Programa Parto Adequado agora também é feito na Maternidade de Campinas

Postado por Redação Ônibus de Campinas em 11 de outubro de 2017 às 08:55

Em comemoração aos 104 anos de sua fundação – agora em 12 de outubro – a Maternidade de Campinas inaugura esta semana as instalações que abrigarão o Centro Administrativo Dr. Eduardo Pereira de Almeida e anuncia a inserção na segunda fase do Programa Parto Adequado, uma iniciativa da Agência Nacional de Saúde Suplementar para a redução das cesáreas desnecessárias e a melhoria no atendimento às gestantes e aos bebês.

A proposta do PPA é mudar o modelo assistencial, qualificando a atenção ao parto e ao nascimento para reduzir as intervenções cirúrgicas desnecessárias e, com isso, reverter os indicadores que transformaram o Brasil no país campeão de cesáreas.








Responsável por cerca de 60% dos partos realizados em Campinas (cerca de 950 por mês) e referência na região para o atendimento às gestantes de alto risco, a Maternidade registrou 7.658 partos no período de janeiro a setembro de 2017, dos quais 70% (5.355) foram feitos por meio de cirurgias cesarianas.

“Parto adequado é aquele que garante a integridade da mãe e do bebê. Não cabe à Maternidade de Campinas, assim como a qualquer outra instituição de saúde, interferir na relação médico/paciente, assim como na decisão deles quanto ao tipo de parto a ser realizado. No entanto, dentro de normas e procedimentos determinados pelo Ministério da Saúde e pelas Sociedades de Ginecologia, de Pediatria, de Neonatologia, de Anestesiologia, entre outros, para garantir a assistência adequada ao binômio materno-fetal e neonatal vamos procurar conscientizar médicos e pacientes das vantagens do parto vaginal, sempre que ele for adequado”, explica o ginecologista, obstetra e diretor-presidente da Maternidade de Campinas, Dr. Carlos Ferraz.




Dos 7.658 partos realizados na Maternidade de Campinas nos nove meses deste ano, 3.712 foram feitos pelo Sistema Único de Saúde (SUS), dos quais 2.043 (55%) por meio de cesáreas e 1.669 vaginais.

Já pela Saúde Suplementar (convênios) e particulares, o percentual é bem maior: 3.949, dos quais 3.312 cesáreas (83,93%) e 634 vaginais (16,7%).

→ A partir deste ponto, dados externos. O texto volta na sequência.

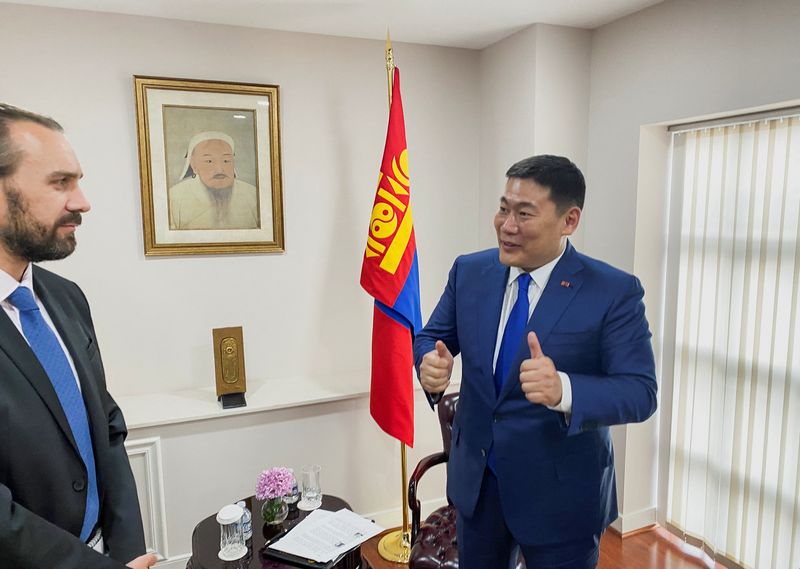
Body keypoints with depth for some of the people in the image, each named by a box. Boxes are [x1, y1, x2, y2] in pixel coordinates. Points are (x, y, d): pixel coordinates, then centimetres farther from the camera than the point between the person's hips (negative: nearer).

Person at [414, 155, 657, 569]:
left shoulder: (614, 292, -16)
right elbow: (431, 336, 4)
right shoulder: (469, 271, -4)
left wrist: (563, 390, -38)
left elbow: (640, 391, -19)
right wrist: (430, 362, -20)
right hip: (475, 481, 4)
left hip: (560, 495, -3)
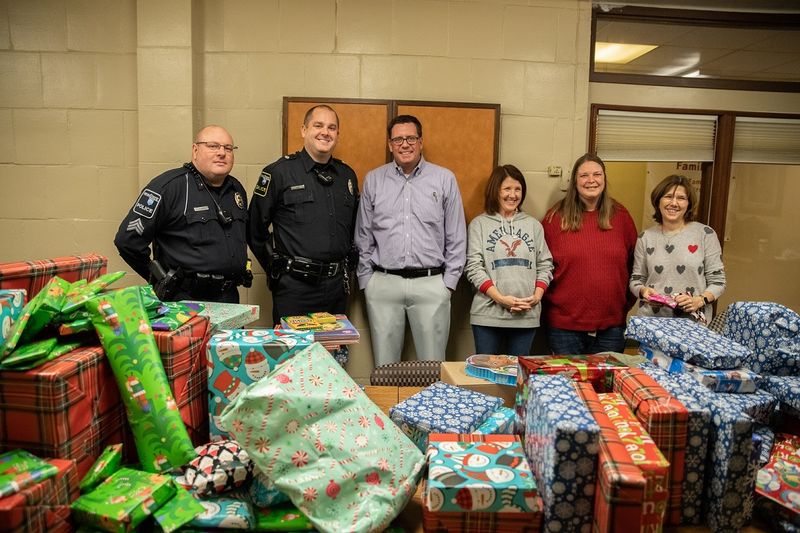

“Como a Maternidade de Campinas é referência regional para a realização de partos de alto risco (prematuros, gemelar etc.), o percentual de cesáreas pelo SUS é bastante justificável. No entanto, na saúde suplementar, o percentual pode ser reduzido significantemente por meio da conscientização de pacientes e médicos quanto às vantagens do parto vaginal, tanto para as mães quanto para os bebês. A meta, em 18 meses, é aumentar o percentual de partos vaginais para cerca de 40% do total, ou seja, reduzir em pelo menos 10% o número de cesáreas realizadas na Maternidade de Campinas. O foco serão os partos de acordo com a classificação de Robson de 1 a 4 que, resumidamente, seriam as mulheres no primeiro parto ou no segundo, mesmo que o primeiro tenha sido feito por meio de cesárea”, explica o médico.

Quando não há indicação clínica, a cirurgia cesariana aumenta em 120 vezes a probabilidade de problemas respiratórios para o recém-nascido e triplica o risco de morte da mãe.

Cerca de 25% dos óbitos neonatais e 16% dos óbitos infantis no Brasil estão relacionados à prematuridade.

Em cesáreas desnecessárias, o recém-nascido pode sofrer complicações respiratórias imediatas e, se o parto for realizado antes das 39 semanas de gestação, o nascimento pode ocorrer antes da completa maturação pulmonar do bebê.

Como em toda intervenção cirúrgica, na cesárea existe risco de mortalidade derivada do próprio ato cirúrgico ou da situação vital de cada paciente.

A coordenação do Programa Parto Adequado orienta que, como não há evidências científicas que justifiquem agendar um parto com antecedência – salvo algum risco claro para a saúde da mãe e do bebê – é importante que as mulheres recebam informações e sejam parte ativa na decisão do tipo de parto.